START Data for the task

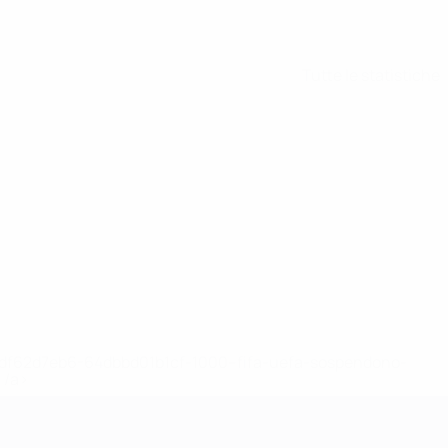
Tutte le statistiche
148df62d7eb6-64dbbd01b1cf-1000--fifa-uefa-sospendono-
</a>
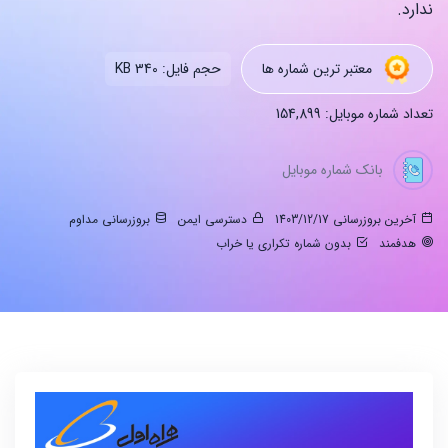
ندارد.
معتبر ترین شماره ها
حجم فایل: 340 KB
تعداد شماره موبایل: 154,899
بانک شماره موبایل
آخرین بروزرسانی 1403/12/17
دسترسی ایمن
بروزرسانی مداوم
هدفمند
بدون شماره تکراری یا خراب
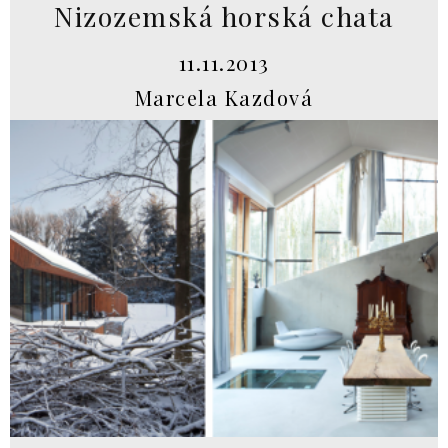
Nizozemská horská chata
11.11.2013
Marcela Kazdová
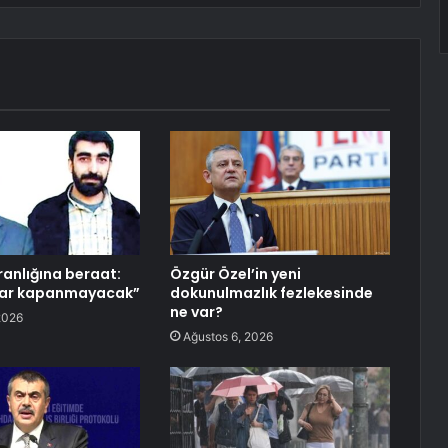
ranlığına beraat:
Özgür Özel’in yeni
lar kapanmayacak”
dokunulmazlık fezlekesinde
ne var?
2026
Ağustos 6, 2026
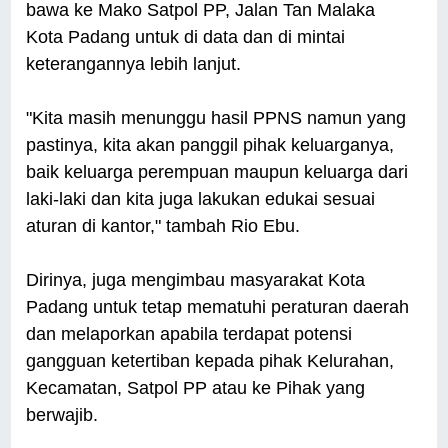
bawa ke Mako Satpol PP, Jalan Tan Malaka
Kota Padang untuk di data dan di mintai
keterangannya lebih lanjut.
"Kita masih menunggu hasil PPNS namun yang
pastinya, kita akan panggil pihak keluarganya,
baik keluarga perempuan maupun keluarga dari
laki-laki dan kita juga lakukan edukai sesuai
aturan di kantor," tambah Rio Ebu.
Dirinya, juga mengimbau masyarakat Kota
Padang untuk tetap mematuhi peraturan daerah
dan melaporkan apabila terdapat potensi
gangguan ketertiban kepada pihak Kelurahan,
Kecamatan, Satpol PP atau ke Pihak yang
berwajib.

END Data for the task
START Data for the task

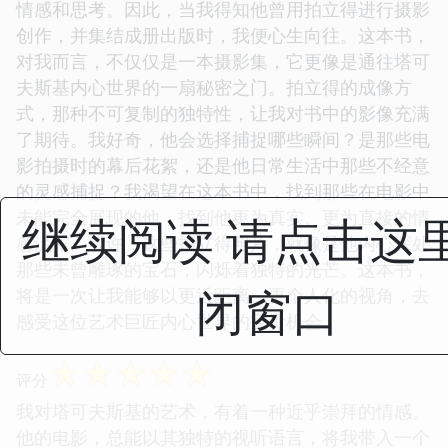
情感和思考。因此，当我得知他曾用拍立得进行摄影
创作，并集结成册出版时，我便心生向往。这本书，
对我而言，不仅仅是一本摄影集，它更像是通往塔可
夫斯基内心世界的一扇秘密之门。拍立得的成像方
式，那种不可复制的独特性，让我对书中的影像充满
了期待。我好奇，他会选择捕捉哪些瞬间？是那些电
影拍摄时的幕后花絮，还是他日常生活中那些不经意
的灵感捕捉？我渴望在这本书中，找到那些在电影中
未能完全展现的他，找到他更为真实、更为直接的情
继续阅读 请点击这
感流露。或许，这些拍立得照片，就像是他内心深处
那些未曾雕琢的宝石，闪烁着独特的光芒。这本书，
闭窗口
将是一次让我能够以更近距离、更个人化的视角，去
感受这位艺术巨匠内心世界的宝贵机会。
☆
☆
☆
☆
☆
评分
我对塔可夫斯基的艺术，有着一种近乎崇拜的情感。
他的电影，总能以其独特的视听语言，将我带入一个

END Data for the task
START Data for the task

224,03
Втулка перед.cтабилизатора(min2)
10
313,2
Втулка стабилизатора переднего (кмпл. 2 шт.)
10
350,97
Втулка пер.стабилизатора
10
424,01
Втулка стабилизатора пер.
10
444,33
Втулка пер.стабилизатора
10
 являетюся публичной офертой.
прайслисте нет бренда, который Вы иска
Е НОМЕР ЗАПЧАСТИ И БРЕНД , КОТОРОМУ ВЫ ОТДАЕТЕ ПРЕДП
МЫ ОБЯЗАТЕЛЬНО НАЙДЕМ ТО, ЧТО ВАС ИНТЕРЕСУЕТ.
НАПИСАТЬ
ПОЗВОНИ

END Data for the task

(Requirement): In the material above, locate the line containing "影拍摄时的幕后花絮，还是他日常生活中那些不经意" and the line containing "他的电影，总能以其独特的视听语言，将我带入一个". Transcribe exactly those two lines and every line between them, and nothing more.

(Expected answer):
影拍摄时的幕后花絮，还是他日常生活中那些不经意
的灵感捕捉？我渴望在这本书中，找到那些在电影中
未能完全展现的他，找到他更为真实、更为直接的情
继续阅读 请点击这
感流露。或许，这些拍立得照片，就像是他内心深处
那些未曾雕琢的宝石，闪烁着独特的光芒。这本书，
闭窗口
将是一次让我能够以更近距离、更个人化的视角，去
感受这位艺术巨匠内心世界的宝贵机会。
☆
☆
☆
☆
☆
评分
我对塔可夫斯基的艺术，有着一种近乎崇拜的情感。
他的电影，总能以其独特的视听语言，将我带入一个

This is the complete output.